Mustafina, 24, is joined by one Rio Olympic teammate, Angelina Melnikova, and three world championships rookies (plus Olympian Daria Spiridonova as an alternate), according to Russia’s gymnastics federation.

Mustafina is the last non-American woman to win an Olympic or world championships all-around, back in 2010 in her first year as a senior gymnast. A series of injuries followed, including surgeries on both knees and her left ankle.

She missed the 2015 Worlds with back pain but rebounded for a medal of every color in Rio (uneven bars gold, team silver and all-around bronze, just as she had done at London 2012).

Her seven total Olympic medals are tied for the most by a Russian woman since the fall of the Soviet Union with retired gymnast Svetlana Khorkina.

Viktoria Komova, the 2012 Olympic all-around silver medalist who has also struggled with injuries, is not on Russia’s team for worlds in Doha.
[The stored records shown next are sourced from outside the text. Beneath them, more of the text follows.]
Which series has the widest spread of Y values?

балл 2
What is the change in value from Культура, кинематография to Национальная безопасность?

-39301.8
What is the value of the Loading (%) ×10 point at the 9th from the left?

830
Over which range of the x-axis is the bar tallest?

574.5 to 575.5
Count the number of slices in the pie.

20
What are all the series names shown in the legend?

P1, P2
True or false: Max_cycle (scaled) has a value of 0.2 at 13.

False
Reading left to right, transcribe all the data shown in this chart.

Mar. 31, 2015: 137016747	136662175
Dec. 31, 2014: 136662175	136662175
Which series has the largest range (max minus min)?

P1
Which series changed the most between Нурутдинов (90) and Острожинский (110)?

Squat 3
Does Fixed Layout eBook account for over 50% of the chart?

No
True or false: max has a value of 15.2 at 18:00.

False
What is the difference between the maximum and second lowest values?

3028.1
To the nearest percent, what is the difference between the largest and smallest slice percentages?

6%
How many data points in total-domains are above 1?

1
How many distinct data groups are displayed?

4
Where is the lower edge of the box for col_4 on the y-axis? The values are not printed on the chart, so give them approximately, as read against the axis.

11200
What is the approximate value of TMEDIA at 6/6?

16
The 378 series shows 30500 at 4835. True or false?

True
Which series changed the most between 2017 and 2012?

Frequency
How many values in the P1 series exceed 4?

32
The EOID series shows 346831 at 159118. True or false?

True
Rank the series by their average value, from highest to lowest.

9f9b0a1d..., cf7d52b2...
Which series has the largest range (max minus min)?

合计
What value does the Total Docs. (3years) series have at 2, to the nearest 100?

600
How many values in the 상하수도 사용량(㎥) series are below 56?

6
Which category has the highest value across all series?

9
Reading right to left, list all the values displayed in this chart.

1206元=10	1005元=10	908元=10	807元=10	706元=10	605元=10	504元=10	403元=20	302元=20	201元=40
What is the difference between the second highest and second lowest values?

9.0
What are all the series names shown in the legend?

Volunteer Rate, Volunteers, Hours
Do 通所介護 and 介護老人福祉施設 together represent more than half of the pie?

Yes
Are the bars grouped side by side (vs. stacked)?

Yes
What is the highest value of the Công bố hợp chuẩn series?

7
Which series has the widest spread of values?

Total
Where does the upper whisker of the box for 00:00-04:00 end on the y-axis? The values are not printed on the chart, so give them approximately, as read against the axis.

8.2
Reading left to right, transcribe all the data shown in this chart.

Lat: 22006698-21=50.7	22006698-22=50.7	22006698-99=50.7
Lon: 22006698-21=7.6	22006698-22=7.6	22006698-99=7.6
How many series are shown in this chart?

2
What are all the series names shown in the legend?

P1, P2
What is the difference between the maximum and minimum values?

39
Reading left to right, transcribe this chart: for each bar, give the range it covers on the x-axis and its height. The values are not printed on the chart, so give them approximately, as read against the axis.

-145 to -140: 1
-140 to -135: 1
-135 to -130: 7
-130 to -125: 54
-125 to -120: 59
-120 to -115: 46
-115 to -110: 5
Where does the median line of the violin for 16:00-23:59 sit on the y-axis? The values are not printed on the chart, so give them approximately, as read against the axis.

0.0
She last competed at a global championship in 2015, sharing the uneven bars title with three other gymnasts.

Mustafina joins a list of distinguished moms to return to the top level of gymnastics, including Oksana Chusovitina, who began competing in the Soviet Union in the 1980s and, seven Olympics later, is still competing at age 43 (for Uzbekistan).

The most decorated Olympic gymnast, Soviet Larisa Latynina, earned 12 of her 18 medals after becoming a mom.